Expectativas de Haddad e o cenário eleitoral
Haddad expressou que, até o final do ano passado, a expectativa era de que o cenário eleitoral para 2026 fosse mais favorável para Lula. “Eu imaginava que o cenário de 2026 ia estar mais fácil para o presidente Lula. Imaginava mesmo”, disse ele. No entanto, o avanço de Flávio Bolsonaro levou o presidente e o PT a acelerar a definição da chapa que concorrerá em São Paulo, pressionando Haddad a considerar uma candidatura para fortalecer o palanque de Lula no maior colégio eleitoral do país.
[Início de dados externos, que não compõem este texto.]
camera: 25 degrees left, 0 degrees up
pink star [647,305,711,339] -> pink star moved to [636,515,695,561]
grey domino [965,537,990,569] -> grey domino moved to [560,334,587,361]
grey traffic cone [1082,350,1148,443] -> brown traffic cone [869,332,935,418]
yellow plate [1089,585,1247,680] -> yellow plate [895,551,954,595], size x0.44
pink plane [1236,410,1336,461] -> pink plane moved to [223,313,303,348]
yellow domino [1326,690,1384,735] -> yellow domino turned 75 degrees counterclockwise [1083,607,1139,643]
Possível candidatura e saída do ministério
Embora Haddad tenha inicialmente afirmado que não pretendia se candidatar, ele admitiu que o cenário se complicou. “O céu está menos azul do que eu imaginava no ano passado”, comentou. A pressão do partido fez com que ele reconsiderasse sua posição, e ele confirmou que deixará o ministério nas próximas duas semanas, com expectativa de concorrer ao governo de São Paulo. O vice-presidente Geraldo Alckmin (PSB) deve disputar uma vaga ao Senado, enquanto a ministra Simone Tebet (MDB-MS) também está na corrida.
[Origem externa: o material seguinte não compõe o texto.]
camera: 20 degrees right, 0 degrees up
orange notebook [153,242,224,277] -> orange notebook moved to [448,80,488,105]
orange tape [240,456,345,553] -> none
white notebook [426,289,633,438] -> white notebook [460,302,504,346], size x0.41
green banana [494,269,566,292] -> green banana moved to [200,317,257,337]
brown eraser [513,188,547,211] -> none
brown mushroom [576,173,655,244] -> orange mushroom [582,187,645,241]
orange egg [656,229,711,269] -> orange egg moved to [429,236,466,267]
Obras no Paraná e articulações políticas
Em meio a essas articulações eleitorais, Lula anunciou R$ 2 bilhões em obras no Paraná, o que pode ser uma estratégia para fortalecer sua imagem e apoio na região. A situação atual exige que o PT reavalie suas estratégias e considere novas alianças ou candidatos, dada a ascensão de Flávio Bolsonaro nas pesquisas.
Opinião
A situação política no Brasil está se tornando cada vez mais complexa, e a reação do PT às novas dinâmicas eleitorais pode ser crucial para o futuro do partido e de Lula.